Quand on apprécie une association, on hésite à la critiquer. Aussi, cet article a bien failli ne pas voir le jour. Mais suite à quelques demandes de conseils à des sauveteurs en mer, il nous a paru important de parler de ce cas et de le généraliser pour faire évoluer les automatismes des administrations perceptrices de dons.

Dans un courrier daté du 16 septembre, la responsable des relations donateurs de la SNSM renvoie son chèque en breton à un donateur en expliquant que « ce don n’a pu être enregistré car ce chèque est en breton et notre banque n’accepte pas le dialecte ». Elle invite notre camarade à « refaire un chèque en euro » (sic). Répondant à ce courrier le 23 septembre, H. estime avoir été « blessé » par cette lettre. « Quand on fait appel à la générosité du public, il est particulièrement inélégant de refuser un don pour des raisons idéologiques », explique-t-il. Avant d’ajouter : « Il serait intéressant de connaître le nom de la banque dont l’employé est incapable de se renseigner sur le contexte juridique de la possibilité de libeller des chèques dans une des langues régionales de France, incapable de demander au CMB s’il honore les chèques établis par un de ses sociétaires sur les formules qu’il lui a fournies et incapable, s’il l’avait seulement souhaité, de consulter un des nombreux dictionnaires breton-français en ligne sur internet ou de s’adresser à l’Office Public de la Langue Bretonne, pour savoir si « tri-ugent » veut bien dire « soixante ». On ne refuse pas quelque chose sans argument ». Bien entendu, l’utilisation du terme « dialecte » a également heurté notre camarade : « Le Robert donne de dialecte la définition suivante : « variété régionale d’une langue ». Si vous pouviez m’indiquer de quelle langue le breton est une variété régionale, je serais heureux de la connaître ». Enfin, il précise que son chèque était bel et bien libellé en euros !

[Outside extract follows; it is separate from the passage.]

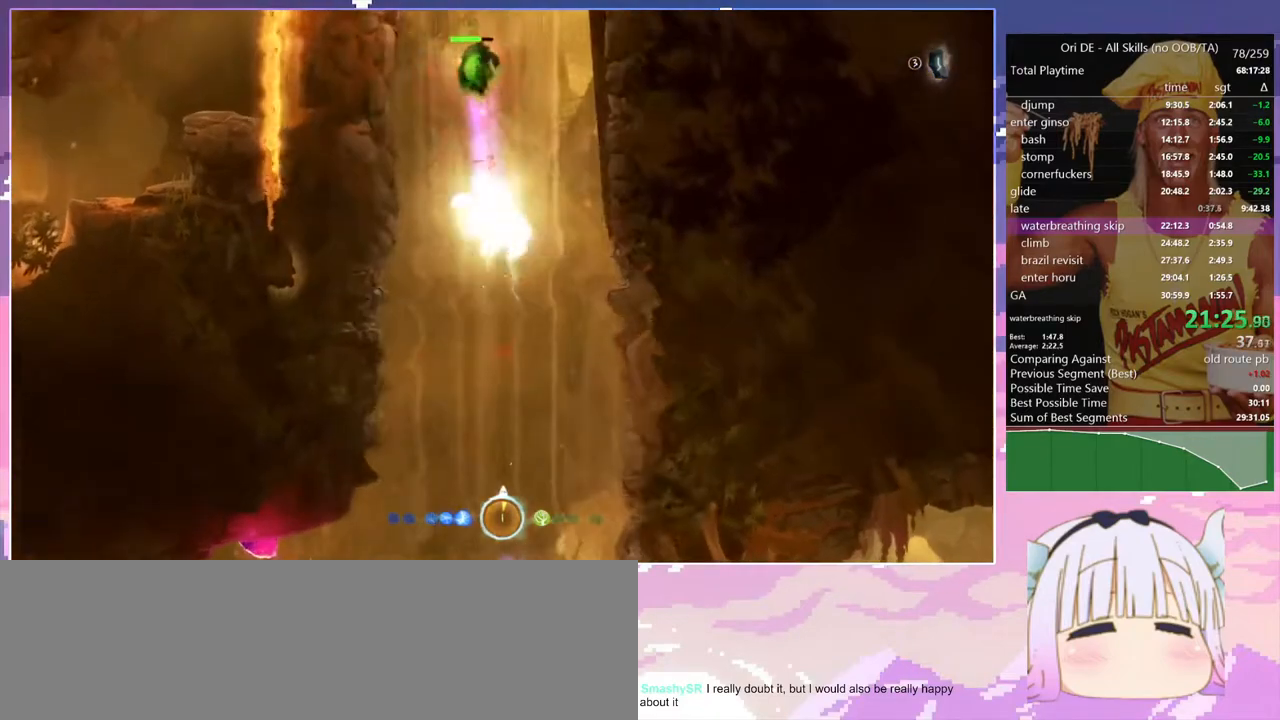
{"keys": ["glide"], "events": [[33, "cjump", "up"], [67, "bash2", "down"], [117, "bash2", "up"]]}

Pour G., membre de l’UDB et sauveteur en mer lui-même, « ce n’est pas de la SNSM dont il est question, mais de son service communication. C’est sa relation aux donateurs. Critiquer est quelque chose d’essentiel pour la SNSM si cette attitude lui fait perdre les dons ». En effet, les plus grosses associations disposent toutes de service « donateurs » qui ne sont pas toutes au fait de la vie de la langue bretonne. Aussi, on peut plaider l’ignorance et fournir quelques explications à celles d’entre elles qui seraient confrontées à ce type de chèques issus du Crédit Mutuel de Bretagne (Arkéa) ou du Crédit Agricole du Finistère : aucun article de loi ne précise que la langue écrite doit l’être en français. C’est donc le montant en chiffre qui prévaut. Or, « 60 » s’écrit « 60 » en breton ! Dès lors que la somme en chiffres est lisible, aucune banque ne peut refuser un chèque en breton. Un commerçant peut en revanche refuser des chèques (en breton ou non) à partir d’un certain montant ou au moyen d’une affichette visible dans son établissement (mais on n’a jamais vu aucun commerçant refuser explicitement les chèques en breton). Deux éléments de jurisprudence fournis par l’Office Public de la Langue Bretonne peuvent être opposés aux banques qui refuseraient d’encaisser un chèque en breton : l’arrêt Bernard de la cour de cassation de Paris en date du 3 juin 1986, l’avis du Procureur de la République du tribunal de Vannes du 21 février 1992.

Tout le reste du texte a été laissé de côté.